# WHAT NEEDS TO BE DONE
Everything in the data below is left aside except the lines from the one containing "71: (263, 133, 0.27)" through the one containing "81: (211, 116, 0.28)"; repeat those exactly.

===============

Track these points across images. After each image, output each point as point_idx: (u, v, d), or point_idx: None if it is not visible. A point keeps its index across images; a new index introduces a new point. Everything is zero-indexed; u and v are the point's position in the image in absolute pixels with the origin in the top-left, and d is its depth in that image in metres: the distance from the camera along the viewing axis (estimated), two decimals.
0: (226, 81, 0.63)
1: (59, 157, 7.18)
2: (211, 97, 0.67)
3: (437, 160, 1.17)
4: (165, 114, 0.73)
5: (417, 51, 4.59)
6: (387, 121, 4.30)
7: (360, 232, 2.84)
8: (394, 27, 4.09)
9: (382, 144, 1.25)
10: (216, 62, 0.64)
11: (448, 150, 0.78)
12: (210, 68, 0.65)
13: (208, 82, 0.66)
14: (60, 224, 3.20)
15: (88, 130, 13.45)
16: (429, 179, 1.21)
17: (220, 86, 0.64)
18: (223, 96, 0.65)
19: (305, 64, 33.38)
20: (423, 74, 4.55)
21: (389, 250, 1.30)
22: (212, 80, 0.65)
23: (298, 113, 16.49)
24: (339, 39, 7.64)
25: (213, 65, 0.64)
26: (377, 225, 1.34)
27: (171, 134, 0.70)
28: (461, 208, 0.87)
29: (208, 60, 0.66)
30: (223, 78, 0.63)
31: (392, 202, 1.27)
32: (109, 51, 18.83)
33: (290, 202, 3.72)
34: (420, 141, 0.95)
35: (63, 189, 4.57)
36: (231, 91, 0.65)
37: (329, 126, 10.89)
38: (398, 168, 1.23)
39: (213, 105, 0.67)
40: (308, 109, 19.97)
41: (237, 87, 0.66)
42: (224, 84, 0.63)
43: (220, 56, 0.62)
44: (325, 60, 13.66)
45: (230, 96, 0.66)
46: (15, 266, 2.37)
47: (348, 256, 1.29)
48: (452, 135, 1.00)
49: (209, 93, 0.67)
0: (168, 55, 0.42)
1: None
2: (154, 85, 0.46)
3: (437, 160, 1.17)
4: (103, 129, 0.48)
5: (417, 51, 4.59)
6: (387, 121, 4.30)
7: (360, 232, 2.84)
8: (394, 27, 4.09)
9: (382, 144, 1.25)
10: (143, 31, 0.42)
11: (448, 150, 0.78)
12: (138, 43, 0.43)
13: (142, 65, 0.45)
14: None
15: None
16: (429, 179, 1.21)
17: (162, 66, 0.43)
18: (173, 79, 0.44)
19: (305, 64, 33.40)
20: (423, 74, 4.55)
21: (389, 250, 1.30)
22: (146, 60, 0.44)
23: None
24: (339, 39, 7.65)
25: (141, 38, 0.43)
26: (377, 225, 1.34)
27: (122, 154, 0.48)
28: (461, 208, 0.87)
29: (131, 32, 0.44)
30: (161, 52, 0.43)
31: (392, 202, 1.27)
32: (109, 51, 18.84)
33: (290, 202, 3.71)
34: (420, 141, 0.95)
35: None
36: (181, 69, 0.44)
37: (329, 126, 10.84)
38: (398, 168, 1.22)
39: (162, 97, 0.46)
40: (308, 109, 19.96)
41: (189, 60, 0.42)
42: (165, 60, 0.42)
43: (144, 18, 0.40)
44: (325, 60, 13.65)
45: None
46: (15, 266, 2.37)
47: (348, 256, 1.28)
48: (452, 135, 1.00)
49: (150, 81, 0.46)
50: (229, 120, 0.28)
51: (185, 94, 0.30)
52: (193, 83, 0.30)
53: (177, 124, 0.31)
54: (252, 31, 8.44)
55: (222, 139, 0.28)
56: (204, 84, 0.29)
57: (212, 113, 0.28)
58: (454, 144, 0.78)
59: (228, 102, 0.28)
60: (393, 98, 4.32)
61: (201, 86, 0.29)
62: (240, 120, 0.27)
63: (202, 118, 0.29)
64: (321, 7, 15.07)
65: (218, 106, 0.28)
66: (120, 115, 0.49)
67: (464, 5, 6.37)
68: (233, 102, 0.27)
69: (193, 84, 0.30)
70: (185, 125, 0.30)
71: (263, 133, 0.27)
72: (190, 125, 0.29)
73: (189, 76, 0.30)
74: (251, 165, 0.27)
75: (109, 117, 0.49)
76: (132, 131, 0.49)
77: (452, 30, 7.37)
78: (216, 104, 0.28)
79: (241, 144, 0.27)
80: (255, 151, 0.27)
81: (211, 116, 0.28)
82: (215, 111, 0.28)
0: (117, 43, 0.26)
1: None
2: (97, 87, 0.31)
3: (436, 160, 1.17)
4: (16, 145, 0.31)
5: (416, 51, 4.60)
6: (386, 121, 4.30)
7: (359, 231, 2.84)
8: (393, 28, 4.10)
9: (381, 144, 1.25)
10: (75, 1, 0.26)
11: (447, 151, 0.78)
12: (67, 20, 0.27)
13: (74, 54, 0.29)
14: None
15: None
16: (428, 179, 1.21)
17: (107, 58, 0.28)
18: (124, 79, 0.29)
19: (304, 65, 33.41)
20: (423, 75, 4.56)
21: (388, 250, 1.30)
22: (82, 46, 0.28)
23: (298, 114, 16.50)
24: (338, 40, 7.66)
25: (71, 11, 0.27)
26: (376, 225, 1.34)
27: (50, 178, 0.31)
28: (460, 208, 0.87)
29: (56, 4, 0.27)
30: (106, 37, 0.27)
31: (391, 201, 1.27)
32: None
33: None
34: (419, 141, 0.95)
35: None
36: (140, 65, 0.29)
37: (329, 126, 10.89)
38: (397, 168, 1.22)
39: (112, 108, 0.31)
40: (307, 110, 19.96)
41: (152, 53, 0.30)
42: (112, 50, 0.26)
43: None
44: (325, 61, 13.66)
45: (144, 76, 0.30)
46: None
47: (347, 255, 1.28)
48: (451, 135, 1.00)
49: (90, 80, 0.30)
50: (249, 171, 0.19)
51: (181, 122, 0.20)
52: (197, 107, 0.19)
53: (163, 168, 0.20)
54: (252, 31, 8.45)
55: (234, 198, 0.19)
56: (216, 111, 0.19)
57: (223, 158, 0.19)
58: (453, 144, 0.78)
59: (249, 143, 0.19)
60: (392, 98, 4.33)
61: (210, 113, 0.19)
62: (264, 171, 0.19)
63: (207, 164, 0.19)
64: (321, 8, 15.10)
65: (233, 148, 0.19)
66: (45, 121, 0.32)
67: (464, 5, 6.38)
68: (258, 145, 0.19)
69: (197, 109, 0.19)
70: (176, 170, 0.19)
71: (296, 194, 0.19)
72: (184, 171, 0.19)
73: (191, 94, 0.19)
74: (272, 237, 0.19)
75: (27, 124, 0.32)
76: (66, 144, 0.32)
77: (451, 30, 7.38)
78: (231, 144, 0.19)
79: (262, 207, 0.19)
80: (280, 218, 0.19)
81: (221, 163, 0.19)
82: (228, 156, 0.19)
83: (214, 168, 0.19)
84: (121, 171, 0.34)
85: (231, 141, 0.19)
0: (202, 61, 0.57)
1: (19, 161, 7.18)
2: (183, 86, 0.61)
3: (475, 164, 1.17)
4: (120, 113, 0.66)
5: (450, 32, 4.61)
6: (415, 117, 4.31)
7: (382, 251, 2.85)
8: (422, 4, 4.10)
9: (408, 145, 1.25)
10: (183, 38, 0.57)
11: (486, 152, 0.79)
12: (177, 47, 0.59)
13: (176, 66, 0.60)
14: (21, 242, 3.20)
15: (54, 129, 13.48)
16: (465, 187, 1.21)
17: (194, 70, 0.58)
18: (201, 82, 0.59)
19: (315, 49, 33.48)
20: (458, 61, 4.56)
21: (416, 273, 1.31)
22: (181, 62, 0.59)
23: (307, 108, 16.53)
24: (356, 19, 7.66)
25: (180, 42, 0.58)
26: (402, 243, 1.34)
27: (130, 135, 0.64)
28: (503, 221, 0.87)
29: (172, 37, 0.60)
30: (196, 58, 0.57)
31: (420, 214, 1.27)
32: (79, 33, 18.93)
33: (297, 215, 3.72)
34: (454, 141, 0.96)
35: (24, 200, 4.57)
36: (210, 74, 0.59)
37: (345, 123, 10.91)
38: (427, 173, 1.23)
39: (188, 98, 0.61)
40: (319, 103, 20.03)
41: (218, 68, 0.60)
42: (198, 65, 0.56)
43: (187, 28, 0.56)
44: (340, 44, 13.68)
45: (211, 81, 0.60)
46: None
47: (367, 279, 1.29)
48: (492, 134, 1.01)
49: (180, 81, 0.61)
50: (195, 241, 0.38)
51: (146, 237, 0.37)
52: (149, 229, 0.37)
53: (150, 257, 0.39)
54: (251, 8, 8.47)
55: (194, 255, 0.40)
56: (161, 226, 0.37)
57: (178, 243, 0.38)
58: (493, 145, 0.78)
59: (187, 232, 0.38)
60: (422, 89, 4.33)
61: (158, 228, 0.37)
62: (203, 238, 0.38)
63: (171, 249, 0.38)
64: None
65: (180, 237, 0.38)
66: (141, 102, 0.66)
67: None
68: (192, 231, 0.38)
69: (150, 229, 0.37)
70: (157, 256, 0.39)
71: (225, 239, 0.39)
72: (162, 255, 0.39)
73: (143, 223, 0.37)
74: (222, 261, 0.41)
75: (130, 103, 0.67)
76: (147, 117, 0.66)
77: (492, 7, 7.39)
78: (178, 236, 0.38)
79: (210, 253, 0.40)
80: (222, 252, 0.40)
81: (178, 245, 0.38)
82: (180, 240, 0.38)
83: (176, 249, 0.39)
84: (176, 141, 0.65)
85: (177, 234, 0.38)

===============

# EXERCISE OUTPUT
71: (263, 133, 0.27)
72: (190, 125, 0.29)
73: (189, 76, 0.30)
74: (251, 165, 0.27)
75: (109, 117, 0.49)
76: (132, 131, 0.49)
77: (452, 30, 7.37)
78: (216, 104, 0.28)
79: (241, 144, 0.27)
80: (255, 151, 0.27)
81: (211, 116, 0.28)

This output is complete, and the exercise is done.